Actually, what Phil and I are both talking about is the biblical definition of prophecy. We accept the traditional view of prophecy, that it is special revelation from God. I haven't and I am sure that Phil hasn't, seen an argument to dissuade us from this view and persuade us in favor of the nouveau "fallible prophecy" view.
And this is more than semantic games. Grudem and Adrian and others seem to want to protect the validity of their "spontaneous impressions" that they credit to the Holy Spirit. Although I put very little stock in such things I have said before that it is possible that, in His providence, God may use impressions to guide his people. Adrian and others have said that it is apparent that we are in agreement and are just using different terminology. In other words, I say providence, they say prophecy, it's semantic.
But semantics are vitally important here.
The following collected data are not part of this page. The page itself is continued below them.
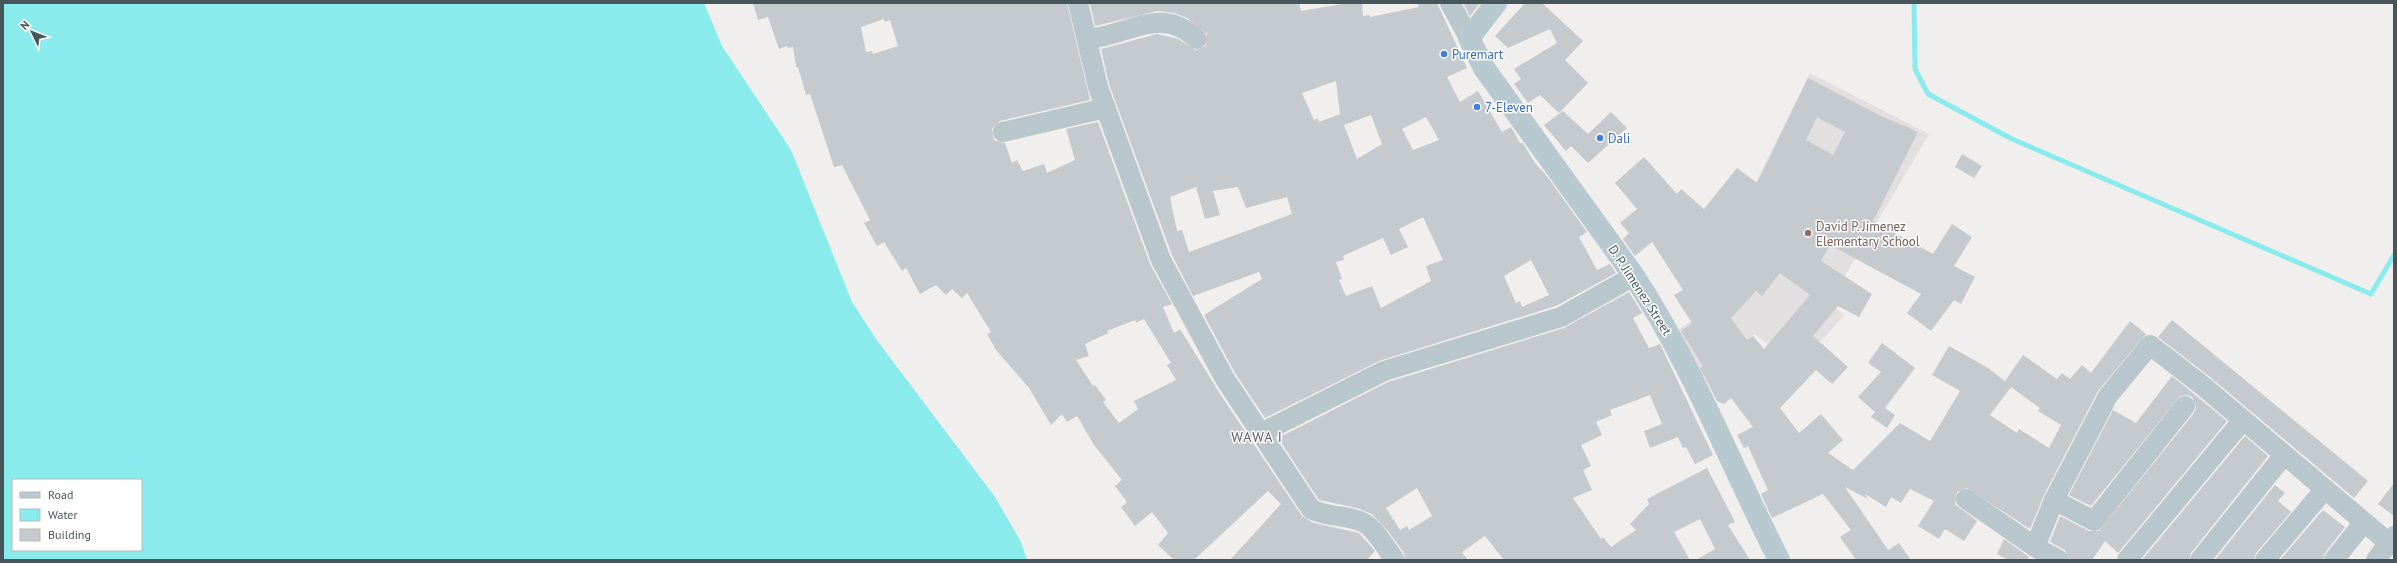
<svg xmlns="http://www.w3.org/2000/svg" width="2397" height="563" font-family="'PT Sans',sans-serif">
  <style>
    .education { fill: #e2dfe0 }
    .water { fill: #89ebeb; fill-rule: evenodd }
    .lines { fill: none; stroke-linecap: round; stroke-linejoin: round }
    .stream { stroke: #89ebeb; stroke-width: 5 }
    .building { fill: #c5cace; fill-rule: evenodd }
    .street { stroke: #b9c6cb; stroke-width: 20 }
    .secondary { stroke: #b9c9d0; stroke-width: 22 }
    .shop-dot { fill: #3f7fe0; stroke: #fff; stroke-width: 1.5 }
    .education-dot { fill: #8d6e63; stroke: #fff; stroke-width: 1.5 }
    .labels { text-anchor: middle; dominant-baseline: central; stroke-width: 3; stroke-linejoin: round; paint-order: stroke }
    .shop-label { font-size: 13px; fill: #366cbe; stroke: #fff; text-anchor: start }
    .education-label { font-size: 13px; fill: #785e54; stroke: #fff; text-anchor: start }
    .street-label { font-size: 13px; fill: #46565b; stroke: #fff }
    .neighbourhood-label { font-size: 14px; letter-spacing: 1px; fill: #5b6063; stroke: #fff }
  </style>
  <rect width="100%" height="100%" fill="#f1eeee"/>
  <polygon class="education" points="1810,73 1929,134 1829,303 1845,315 1796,368 1755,334 1699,379 1674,332 1718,304 1735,225"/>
  <path class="water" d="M3,3H704L722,46L791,150L852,302L876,339L995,497L1020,540L1027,560H3ZM13,480H141V550H13Z"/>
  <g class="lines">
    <polyline class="stream" points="1914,3 1915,69 1928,94 2012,139 2371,294 2394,255"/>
  </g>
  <g class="building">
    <path d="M753,3H1067L1090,100L1000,121L992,129L994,140L1005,143L1012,163L1017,160L1023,171L1044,164L1047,173L1075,160L1066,129L1098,122L1150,264L1172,304L1163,307L1174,333L1180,329L1222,397L1302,516L1314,523L1359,533L1375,551L1367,560H1230L1281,504L1268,491L1194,560H1174L1158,545L1168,533L1152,512L1135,526L1121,507L1127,502L1115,486L1122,480L1094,445L1077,416L1067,422L1062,414L1051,425L1029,388L996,350L987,334L991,332L967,293L962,298L952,289L946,295L936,285L920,294L906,268L902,271L884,242L877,246L864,223L870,220L842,165L834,167L810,94L806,95L798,67H796L793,47L788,48L787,46L779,49L768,17L758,20ZM884,19L885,22L890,20L898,46L873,54L872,51L866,52L861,27ZM1144,319L1171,363L1167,365L1176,380L1134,401L1138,409L1119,423L1103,402L1106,400L1095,385L1093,386L1076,360L1089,356L1085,344L1108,333L1107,331L1135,320L1136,323Z"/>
    <path d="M1090,3H1299L1301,11L1348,3H1362L1363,16L1370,15V17L1419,7L1417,3H1437L1467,68L1447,77L1460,102L1478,91L1502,132L1511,127L1520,143H1523L1535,163L1546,175L1587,232L1579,237L1597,270L1610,264L1616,273L1556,306L1379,361L1265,418L1235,373L1204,315L1262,279L1259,272L1193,296L1172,255L1109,84L1101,49L1157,34L1178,39L1196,50L1206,46L1207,34L1187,18L1174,13L1158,11L1095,26ZM1336,81L1340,114L1319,122L1318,118L1314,120L1302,93ZM1371,115L1382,144L1357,159L1344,125ZM1426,117L1439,140L1413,150L1402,129ZM1196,187L1205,219L1220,215L1213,191L1238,187L1246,208L1287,197L1292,214L1189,252L1182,230L1177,231L1170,197ZM1423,217L1443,260L1426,266L1431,281L1381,308L1372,286L1346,296L1339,280L1342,279L1336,262L1344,260L1343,256L1383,238L1391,255L1408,247L1399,229ZM1531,260L1549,295L1522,307L1520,301L1516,303L1504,276Z"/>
    <polygon points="1463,3 1480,3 1470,16"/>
    <polygon points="1525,3 1542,3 1583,41 1565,60 1588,83 1559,113 1540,95 1528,103 1514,84 1521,79 1514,69 1557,43 1550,29 1508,48 1495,36"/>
    <path d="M1808,78L1881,116L1918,132L1873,221L1933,254L1952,224L1972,237L1954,266L1975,277L1961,304L1954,300L1931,331L1907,313L1921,294L1830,245L1821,261L1872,294L1859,317L1838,306L1813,336L1848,367L1832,384L1816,370L1780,408L1799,433L1821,414L1843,440L1828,453L1853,470L1900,423L1930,441L1960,391L1932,375L1949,346L1988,368L2005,381L2023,355L2057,379L2062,373L2070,379L2082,365L2091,373L2130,321L2146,334L2098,391L2044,495L2030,529L1967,488L1957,492L1955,504L1977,521L1964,541L1945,529L1939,539L1918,526L1934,501L1910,489L1901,503L1891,497L1886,507L1865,494L1868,499L1845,487L1888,550L1899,543L1911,560H1856L1840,537L1851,530L1823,494L1772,518L1761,494L1768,490L1748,446L1744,448L1737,435L1753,427L1731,398L1724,404L1717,401L1700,368L1703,366L1681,331L1692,323L1674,295L1683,290L1652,242L1635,256L1623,239L1629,233L1620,223L1637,209L1615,183L1644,157L1677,194L1681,189L1704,209L1737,168L1757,183ZM1817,117L1845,132L1833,155L1806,140ZM1780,273L1810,295L1764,349L1753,336L1747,340L1731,318L1756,291L1762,296ZM2011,387L2040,408L2038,411L2061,425L2049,448L2019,429L2017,433L1990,415Z"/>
    <polygon points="1563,111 1588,134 1611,112 1627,128 1588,163 1571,146 1566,151 1544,125"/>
    <polygon points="1962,154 1982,166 1974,178 1955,167"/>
    <path d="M1629,292L1642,313L1633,318L1649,348L1660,344L1713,455L1695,464L1686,447L1683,448L1678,437L1650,448L1644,431L1662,424L1650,395L1610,410L1612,415L1596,422L1602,435L1581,445L1591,466L1583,470L1592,490L1573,498L1601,539L1603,537L1611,547L1636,530L1630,524L1649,504L1647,499L1707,468L1735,522L1728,525L1750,560H1696L1715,549L1700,519L1674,532L1690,560H1504L1485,536L1462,552L1468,560H1406L1404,553L1388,531L1372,514L1357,508L1319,500L1278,438L1388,382L1564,328ZM1417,488L1432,516L1409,530L1407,526L1400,530L1386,508Z"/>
    <polygon points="2172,320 2368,481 2354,498 2210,377 2158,337"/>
    <polygon points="1882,343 1915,368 1885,408 1895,415 1887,428 1871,417 1875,412 1858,397 1881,372 1868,363"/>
    <polygon points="2172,376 2227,421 2118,553 2105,541 2092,560 2070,560 2065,550 2050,542 2060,516 2089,531 2099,531 2194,413 2196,407 2192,397 2187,395 2180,396 2091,506 2069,495 2113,410 2136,423"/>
    <polygon points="2245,436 2268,456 2191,553 2189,560 2142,560"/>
    <polygon points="2286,471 2275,485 2285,493 2278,501 2291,512 2256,553 2254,560 2215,560"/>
    <polygon points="2394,483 2394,516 2378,504"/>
    <polygon points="2323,510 2345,527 2325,553 2323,560 2280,560"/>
    <polygon points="2004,539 2029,557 2027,560 2008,560 1997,554"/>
  </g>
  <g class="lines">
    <g class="street">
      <path d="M1078,3L1098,87L1161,260L1225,379L1311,509C1327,517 1343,515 1360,521C1374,525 1386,549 1395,560"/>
      <polyline points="1450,3 1469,38"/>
      <path d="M1087,39C1129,36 1160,4 1197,39"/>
      <polyline points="1003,132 1106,108"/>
      <polyline points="1261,433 1384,371 1561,317 1634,276"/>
      <polyline points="1966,499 2035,547 2059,560"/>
      <polyline points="2054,500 2094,521 2185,406"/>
      <polyline points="2035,547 2054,500 2108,396 2150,345 2203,386 2389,543"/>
      <polyline points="2127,560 2243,420"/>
      <polyline points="2200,560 2284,455"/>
      <polyline points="2265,560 2325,489"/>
      <polyline points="2334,560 2364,522"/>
      <polyline points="2376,560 2394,536"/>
    </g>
    <path class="secondary" d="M1496,3L1469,38L1484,68L1634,276C1692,365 1731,465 1779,560"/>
  </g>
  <g class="shop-dot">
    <circle cx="1444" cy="54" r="4"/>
    <circle cx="1477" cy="107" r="4"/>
    <circle cx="1600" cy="138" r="4"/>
  </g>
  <circle class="education-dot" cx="1808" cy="233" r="4"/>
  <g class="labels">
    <g class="shop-label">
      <text x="1452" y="54">Puremart</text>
      <text x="1485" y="107">7-Eleven</text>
      <text x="1608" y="138">Dali</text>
    </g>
    <g class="education-label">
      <text x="1816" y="226">David P. Jimenez<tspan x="1816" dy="15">Elementary School</tspan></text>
    </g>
    <g class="street-label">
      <text transform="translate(1640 290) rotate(57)">D. P. Jimenez Street</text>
    </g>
    <g class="neighbourhood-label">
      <text x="1257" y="437">WAWA I</text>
    </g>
  </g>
  <rect width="2397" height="563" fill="none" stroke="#46565b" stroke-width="8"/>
  <rect x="12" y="479" width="130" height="72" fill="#ffffff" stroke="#b5bbbd"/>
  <rect x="20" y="492" width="20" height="6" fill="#b9c9d0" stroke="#b5bbbd"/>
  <text x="48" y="499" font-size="12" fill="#46565b">Road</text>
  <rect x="20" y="509" width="20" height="12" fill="#89ebeb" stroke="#b5bbbd"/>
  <text x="48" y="519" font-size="12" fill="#46565b">Water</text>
  <rect x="20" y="529" width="20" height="12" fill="#c5cace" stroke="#b5bbbd"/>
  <text x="48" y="539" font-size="12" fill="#46565b">Building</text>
  <g transform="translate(32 32) rotate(313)" stroke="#ffffff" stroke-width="3" paint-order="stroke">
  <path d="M0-3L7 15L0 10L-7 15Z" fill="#46565b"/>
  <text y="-6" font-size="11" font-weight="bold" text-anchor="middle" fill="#46565b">N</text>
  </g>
</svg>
In the Bible when someone uttered a prophecy they began or ended the prophetic saying with a "thus sayeth the Lord," or "the Holy spirit says" as in the case of Agabus. The Biblical prophet was doing so much more than offering his own interpretations of spontaneous impressions, he was speaking the very words of God.
When we call something "prophecy" that is really my own interpretation of some spontaneous impression we are giving a greater weight to that impression/interpretation than it can carry. The same applies when we use phrases like "God told me." Calling my own spontaneous (and subjective by the way) impressions prophecy escalates them in certainty and authority. There is a world of difference in the statements "I think God may be leading me," and "God told me." There is a world of difference in saying "I have an impression that I ought to do so and so," and "I have received a word of prophecy." In both of those examples, the first statement identifies me as the speaker and the latter identifies God is the speaker. If I use the first kinds of statements there is no authority to them, they are not binding, it is up to me whether or not I act upon them, and there is no harm no foul if it turns out my impression was wrong (unless I act on it unwisely). If I use the second kind of statement there is a binding authority to them which I must act upon.
And so I won't begrudge my charismatic friends their spontaneous impressions. I have met people who tell me of spontaneous impressions they have received and acted upon to great benefit, and I praise God for that. I have met others who regularly have spontaneous impressions that are completely off base and sometimes ludicrous, yet they believe them with all their heart because they are sure they are words from God, words of prophecy. But when you have your spontaneous impression, please just call it a spontaneous impression, not a word from God or a prophecy.